Inflation is expected to rise. The May CPI is forecast to show a 0.3% monthly increase in core prices, higher than the 0.2% reported in April. That would push the year-over-year reading to 2.9%, way above the Fed’s 2% goal. Wells Fargo economists say inflation will climb even faster later this year.

Some traders think this could force Fed Chair Jerome Powell to cut rates in September. But others say rising inflation or sudden volatility could crush riskier trades. And that fear is building just under the surface.

The S&P 500 is also trailing global stocks by a lot. It’s underperforming the MSCI All Country World Index (excluding the US) by nearly 12 percentage points so far in 2025 — the worst relative start since 1993. Michael Hartnett, a strategist at Bank of America, says investors are too loaded up on risky bets, and the setup looks close to triggering a technical selloff.

Inflation pressure builds as volatility returns

Traders are still glued to the big macro events. Data from Asym 500 shows that in the last three months, S&P 500 volatility jumps to 42% on days with CPI, Fed, or jobs data, compared to just 29% on all other days. These reports move markets, and everyone knows it.

Over the last two months, fund managers have dumped cash and gone all-in on US equities. But that rush has left them without much protection. If CPI comes in hot on Wednesday, the market could get caught with its pants down.

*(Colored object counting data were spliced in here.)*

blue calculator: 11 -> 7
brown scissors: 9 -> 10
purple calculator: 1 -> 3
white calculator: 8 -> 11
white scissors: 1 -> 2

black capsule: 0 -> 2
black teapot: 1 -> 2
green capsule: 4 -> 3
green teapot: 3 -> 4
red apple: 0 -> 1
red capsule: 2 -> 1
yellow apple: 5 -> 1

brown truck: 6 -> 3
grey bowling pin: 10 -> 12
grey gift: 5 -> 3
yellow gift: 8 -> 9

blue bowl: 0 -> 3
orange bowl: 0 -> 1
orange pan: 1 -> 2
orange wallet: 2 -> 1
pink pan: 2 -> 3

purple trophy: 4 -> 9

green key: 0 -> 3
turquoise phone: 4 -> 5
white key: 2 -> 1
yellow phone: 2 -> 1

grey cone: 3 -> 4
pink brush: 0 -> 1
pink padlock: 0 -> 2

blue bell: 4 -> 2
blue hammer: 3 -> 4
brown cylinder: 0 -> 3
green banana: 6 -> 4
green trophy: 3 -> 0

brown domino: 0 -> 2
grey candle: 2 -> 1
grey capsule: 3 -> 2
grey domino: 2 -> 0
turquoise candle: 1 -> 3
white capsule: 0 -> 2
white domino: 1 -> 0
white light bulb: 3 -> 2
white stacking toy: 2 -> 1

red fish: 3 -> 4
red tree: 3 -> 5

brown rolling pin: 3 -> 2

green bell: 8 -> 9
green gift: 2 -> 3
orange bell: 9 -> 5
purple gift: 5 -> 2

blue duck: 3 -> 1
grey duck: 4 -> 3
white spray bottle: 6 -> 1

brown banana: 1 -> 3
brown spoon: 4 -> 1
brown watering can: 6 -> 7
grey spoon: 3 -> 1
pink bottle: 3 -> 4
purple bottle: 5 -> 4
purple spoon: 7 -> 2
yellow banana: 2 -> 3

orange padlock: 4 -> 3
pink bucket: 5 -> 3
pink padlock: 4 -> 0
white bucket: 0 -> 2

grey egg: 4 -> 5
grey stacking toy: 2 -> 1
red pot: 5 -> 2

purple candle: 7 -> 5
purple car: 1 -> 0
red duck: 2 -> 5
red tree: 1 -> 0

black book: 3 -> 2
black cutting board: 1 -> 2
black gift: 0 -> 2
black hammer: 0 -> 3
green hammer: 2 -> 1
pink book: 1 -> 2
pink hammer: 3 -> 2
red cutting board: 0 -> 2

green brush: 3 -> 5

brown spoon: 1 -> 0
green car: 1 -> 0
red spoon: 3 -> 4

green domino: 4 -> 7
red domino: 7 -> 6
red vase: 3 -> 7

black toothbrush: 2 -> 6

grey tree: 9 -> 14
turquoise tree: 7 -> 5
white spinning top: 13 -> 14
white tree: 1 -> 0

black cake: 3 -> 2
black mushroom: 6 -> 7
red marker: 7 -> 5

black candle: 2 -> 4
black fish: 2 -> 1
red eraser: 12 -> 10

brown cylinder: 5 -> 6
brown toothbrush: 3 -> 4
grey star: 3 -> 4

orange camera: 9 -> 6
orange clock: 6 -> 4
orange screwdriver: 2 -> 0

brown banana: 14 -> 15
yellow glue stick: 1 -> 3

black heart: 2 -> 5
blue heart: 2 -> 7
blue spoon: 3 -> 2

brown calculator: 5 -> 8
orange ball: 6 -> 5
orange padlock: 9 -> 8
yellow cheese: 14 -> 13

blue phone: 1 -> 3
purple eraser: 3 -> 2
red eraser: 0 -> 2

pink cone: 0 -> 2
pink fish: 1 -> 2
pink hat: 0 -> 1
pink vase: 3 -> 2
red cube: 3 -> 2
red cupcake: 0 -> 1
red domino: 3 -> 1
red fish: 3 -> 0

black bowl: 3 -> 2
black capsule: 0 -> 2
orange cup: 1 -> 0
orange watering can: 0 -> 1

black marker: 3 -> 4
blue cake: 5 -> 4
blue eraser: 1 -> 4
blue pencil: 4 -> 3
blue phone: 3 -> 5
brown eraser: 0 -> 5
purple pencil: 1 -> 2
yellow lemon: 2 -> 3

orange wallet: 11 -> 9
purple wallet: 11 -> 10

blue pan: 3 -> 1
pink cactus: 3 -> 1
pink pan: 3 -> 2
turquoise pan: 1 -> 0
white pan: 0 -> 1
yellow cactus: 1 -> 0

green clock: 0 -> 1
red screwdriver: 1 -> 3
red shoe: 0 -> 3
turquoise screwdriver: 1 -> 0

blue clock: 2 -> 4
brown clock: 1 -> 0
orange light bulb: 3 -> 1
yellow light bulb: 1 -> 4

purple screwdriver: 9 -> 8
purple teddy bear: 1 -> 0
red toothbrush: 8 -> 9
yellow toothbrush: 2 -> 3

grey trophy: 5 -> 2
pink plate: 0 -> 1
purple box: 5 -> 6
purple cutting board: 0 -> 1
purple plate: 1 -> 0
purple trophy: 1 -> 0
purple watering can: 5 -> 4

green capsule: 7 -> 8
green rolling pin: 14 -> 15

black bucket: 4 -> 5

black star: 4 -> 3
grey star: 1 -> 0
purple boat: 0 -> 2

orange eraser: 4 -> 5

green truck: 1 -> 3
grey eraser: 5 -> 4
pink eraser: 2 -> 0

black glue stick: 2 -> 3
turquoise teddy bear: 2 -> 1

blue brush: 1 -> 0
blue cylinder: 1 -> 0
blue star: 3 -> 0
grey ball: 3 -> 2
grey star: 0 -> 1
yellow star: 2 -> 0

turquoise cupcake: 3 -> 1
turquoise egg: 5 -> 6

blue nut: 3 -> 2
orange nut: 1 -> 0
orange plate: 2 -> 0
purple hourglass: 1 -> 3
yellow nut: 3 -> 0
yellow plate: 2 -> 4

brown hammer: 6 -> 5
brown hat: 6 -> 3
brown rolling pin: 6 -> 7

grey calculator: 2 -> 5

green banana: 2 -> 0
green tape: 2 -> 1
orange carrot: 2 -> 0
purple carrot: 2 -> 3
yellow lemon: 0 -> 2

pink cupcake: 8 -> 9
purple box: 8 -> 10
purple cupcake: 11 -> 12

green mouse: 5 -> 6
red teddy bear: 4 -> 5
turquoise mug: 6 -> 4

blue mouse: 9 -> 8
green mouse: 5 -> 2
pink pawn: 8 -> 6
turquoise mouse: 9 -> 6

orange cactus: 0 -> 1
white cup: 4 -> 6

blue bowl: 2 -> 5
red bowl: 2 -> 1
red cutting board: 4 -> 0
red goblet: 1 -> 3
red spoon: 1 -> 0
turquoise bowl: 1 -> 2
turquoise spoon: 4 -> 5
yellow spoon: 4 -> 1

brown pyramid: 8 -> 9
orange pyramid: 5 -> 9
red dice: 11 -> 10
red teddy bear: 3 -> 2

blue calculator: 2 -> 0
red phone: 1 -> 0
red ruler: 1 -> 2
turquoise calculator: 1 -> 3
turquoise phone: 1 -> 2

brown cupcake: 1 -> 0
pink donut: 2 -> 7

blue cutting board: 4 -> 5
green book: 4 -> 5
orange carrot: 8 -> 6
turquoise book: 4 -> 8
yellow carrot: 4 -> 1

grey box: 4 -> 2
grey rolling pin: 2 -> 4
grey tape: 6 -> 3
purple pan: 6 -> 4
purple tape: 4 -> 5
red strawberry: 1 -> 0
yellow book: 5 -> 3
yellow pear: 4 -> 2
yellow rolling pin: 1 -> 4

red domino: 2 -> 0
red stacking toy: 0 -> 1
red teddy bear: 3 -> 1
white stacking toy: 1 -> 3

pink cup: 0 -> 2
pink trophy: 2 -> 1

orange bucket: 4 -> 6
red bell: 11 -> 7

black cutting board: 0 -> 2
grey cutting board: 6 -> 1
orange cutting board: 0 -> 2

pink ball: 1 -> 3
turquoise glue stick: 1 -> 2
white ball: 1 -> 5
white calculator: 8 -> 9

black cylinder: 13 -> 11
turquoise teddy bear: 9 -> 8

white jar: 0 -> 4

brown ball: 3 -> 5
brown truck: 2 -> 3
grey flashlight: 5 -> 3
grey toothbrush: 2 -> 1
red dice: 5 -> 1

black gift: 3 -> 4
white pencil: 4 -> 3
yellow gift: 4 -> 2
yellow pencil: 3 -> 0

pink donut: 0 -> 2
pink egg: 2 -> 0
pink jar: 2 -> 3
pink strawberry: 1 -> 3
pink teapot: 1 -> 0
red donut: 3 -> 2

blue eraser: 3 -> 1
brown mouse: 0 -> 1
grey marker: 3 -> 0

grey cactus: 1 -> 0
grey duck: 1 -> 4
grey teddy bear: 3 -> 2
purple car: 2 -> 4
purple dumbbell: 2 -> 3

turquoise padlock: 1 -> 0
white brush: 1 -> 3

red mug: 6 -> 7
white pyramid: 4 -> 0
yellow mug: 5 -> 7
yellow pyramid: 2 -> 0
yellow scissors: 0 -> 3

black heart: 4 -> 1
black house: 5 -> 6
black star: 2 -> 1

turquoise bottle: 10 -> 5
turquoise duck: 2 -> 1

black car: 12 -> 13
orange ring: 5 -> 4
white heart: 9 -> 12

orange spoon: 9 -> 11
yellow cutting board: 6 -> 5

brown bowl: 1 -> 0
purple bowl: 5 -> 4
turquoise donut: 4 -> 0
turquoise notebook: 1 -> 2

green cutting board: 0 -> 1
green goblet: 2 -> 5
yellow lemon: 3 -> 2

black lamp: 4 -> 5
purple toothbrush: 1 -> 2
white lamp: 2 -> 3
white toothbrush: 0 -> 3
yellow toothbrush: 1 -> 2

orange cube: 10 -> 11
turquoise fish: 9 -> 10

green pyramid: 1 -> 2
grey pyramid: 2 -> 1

Pursche says that’s exactly the problem. “I fear many are not paying attention to these threats because most are thinking ‘everything will be fine,’ but they’re ignoring warning signs,” he said. This kind of blind optimism is exactly what makes traders anxious.

Deutsche Bank says rules-based and discretionary traders are still holding fewer stocks than usual. So, technically, they could still buy more. The wildcard now is the lag effect of tariffs. No one really knows when or how they’ll start hitting inflation numbers.

Brooke May, managing partner at Evans May Wealth, says people might be underestimating that risk.

“We’ve become desensitized with inflation because everyone is betting that it will take months before tariffs will flow through into the economic data,” she said. “But if there’s a hot CPI print, it could lead to another selloff in stocks, though will investors use any drawdown to keep buying the dip, or sell?”

That’s the big question. Will traders treat a dip as a buying opportunity or get spooked and start running for the exit?